Hello everyone. It has been a while, but at least for this summer Avenue Kurtodrome will return with weekly updates. Weekly updates, the summer months… one might even think we’ve been inspired by the programme that gave us our name. Speaking of which, we’ll talk about an Alex Cox movie next week. But to kick us off – and to prove we’re back in style – some Eye Candy (as it’s been a while, that’s the Avenue’s code for clips or short movies).
Blood Pulls a Gun is a short movie of just over 18 minutes, released in 2014 with a world premier at SXSW. It’s the winner of the Gold ACS Award 2014 (which is short for Australian Cinematographers Society) and won Best Emerging Film Maker at the Melbourne International Film Festival 2014. That film maker is Ben Briand, a name you might have heard before from another short: 2009’s Apricot. (If not, feel free to expand your Eye Candy session for another 11 minutes by watching it here.)
In Blood Pulls a Gun we’re introduced to Alice, a teenage girl who “gets a keyhole look into a dangerous and mysterious world when a tattooed stranger checks into her roadside motel”. Alice is the daughter of the motel owner and she likes to keep momentos from guests, which she stores in a box. The short may have been recorded in Australia’s Swansea, but the feel is very much somewhere in the US’s Bible Belt. And by somewhere, we mean a non-descript place between two more important locations. Alice (played by Odessa Young) is a typical teen in a movie: trying to discover herself while growing up in the neighbourhood of an impressionable young boy and lots of men who spend one night in a motel, probably on their way to another destination. The sunglasses, the pink paper heart on her bedroom wall, the ambitious use of lipstick… all find their way into these 18 minutes. As does Blood Lieberman, whose arrival at the hotel does not go unnoticed. Like Alice, you’re wondering if Blood is his real name. You never know: if someone asks you to draw a picture of a guy called Blood, your cartoon might just look like Mr Lieberman. Alice peeks into Blood’s room and suddenly becomes a peeping tom, seeing Blood seducing a woman. She’s wearing a wig, like Alice’s voice-over narration, another stereotype subtly used by Ben Briand.
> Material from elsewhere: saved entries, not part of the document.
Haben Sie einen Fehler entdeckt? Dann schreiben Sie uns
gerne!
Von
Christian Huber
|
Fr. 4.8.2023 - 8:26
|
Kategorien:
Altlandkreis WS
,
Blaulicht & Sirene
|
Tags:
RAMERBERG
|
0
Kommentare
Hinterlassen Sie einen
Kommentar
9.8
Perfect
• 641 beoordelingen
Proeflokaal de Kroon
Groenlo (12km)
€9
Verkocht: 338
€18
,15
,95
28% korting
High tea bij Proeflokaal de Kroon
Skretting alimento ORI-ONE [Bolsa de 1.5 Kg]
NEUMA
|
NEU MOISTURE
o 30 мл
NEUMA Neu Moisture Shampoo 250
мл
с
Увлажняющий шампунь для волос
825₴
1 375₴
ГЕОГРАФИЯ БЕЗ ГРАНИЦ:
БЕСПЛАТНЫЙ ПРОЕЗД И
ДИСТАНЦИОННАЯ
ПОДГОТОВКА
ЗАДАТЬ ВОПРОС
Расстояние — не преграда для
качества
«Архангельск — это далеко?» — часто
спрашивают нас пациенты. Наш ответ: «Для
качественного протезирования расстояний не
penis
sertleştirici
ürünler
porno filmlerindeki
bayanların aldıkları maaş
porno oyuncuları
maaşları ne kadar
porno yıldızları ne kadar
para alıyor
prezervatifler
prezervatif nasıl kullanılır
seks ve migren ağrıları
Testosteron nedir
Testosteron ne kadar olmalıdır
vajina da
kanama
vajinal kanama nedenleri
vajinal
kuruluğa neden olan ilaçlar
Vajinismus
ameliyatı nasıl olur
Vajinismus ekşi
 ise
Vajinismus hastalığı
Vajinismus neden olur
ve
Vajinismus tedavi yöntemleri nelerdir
A masterpiece might be too much credit, but Blood Pulls a Gun is definitely a masterful piece of genre cinema. The right notes are struck and over the course of 18 minutes you get enough bits of information to label characters – especially Alice but to quite some extent also Blood – round rather than flat, but also enough empty spots in the story for you to fill. Shorts, even more than feature-length films, have a tendency to overexplain characters and their actions. Add to this (voice-over) lines like “When cats have sex, it sounds as if they’re fighting. People too, especially the people that come here.” and you know you’re in for a treat.